TASK PROMPT — For the entries below, how many lines contain the word "Xbox"? Reply with the number and nothing else.

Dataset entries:
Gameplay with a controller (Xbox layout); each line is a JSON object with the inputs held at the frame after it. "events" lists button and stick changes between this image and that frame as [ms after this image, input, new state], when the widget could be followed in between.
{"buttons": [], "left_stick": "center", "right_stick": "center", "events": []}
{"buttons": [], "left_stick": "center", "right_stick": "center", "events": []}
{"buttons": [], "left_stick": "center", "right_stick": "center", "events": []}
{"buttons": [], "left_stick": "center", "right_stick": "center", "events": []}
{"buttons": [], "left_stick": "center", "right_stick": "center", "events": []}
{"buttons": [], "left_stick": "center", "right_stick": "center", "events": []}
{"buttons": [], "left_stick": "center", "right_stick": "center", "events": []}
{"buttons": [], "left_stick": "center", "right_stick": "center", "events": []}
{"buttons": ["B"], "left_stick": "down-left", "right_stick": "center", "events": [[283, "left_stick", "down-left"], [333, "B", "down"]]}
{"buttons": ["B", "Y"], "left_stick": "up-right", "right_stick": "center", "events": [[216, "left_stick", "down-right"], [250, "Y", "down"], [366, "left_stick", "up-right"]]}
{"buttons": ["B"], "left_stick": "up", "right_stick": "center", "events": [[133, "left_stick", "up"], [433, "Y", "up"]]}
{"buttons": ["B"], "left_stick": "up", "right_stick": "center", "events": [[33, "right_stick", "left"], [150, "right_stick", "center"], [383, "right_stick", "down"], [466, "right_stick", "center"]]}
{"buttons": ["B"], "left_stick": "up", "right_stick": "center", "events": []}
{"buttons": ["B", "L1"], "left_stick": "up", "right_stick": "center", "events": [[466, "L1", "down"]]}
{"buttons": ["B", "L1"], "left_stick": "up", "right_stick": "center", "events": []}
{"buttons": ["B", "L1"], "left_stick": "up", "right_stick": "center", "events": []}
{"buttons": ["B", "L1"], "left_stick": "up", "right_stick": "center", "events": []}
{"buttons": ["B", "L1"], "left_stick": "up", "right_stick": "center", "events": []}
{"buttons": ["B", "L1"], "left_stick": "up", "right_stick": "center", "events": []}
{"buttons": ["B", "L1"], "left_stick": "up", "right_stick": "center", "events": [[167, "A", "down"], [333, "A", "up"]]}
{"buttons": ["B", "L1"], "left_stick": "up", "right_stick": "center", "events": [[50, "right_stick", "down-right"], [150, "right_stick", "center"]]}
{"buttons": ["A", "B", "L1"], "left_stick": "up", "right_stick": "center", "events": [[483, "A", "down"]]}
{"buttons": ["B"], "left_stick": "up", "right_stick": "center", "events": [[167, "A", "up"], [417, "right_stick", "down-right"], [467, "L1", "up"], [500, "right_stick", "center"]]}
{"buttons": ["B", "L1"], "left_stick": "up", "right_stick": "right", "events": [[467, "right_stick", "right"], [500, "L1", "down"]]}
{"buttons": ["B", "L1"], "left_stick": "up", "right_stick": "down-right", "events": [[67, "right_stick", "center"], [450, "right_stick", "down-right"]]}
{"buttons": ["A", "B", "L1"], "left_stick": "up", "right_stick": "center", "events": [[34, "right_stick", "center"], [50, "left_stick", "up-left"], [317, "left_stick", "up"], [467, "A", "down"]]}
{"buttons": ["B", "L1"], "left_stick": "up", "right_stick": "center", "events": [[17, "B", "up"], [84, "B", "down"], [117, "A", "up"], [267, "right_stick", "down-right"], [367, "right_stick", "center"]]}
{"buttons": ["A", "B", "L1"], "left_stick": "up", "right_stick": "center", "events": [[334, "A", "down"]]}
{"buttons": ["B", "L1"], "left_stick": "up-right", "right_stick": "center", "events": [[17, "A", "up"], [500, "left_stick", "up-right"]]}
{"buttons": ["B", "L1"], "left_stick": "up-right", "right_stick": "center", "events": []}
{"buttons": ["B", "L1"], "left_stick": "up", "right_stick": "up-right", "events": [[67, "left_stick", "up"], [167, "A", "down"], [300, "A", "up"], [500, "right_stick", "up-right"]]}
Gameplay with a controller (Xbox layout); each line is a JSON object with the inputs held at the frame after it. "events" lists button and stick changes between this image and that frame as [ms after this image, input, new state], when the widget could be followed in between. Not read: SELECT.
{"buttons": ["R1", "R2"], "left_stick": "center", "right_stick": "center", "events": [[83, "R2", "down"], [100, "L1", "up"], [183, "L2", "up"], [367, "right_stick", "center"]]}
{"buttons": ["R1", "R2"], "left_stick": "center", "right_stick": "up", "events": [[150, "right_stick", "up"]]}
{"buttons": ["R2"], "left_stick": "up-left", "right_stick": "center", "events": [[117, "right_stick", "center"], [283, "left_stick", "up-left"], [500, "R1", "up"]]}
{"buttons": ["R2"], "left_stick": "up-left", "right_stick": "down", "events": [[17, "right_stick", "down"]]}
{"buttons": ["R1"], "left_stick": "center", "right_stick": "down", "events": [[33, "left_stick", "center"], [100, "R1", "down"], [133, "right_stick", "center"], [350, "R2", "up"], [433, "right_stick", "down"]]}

RESULT OF THE EXERCISE — 2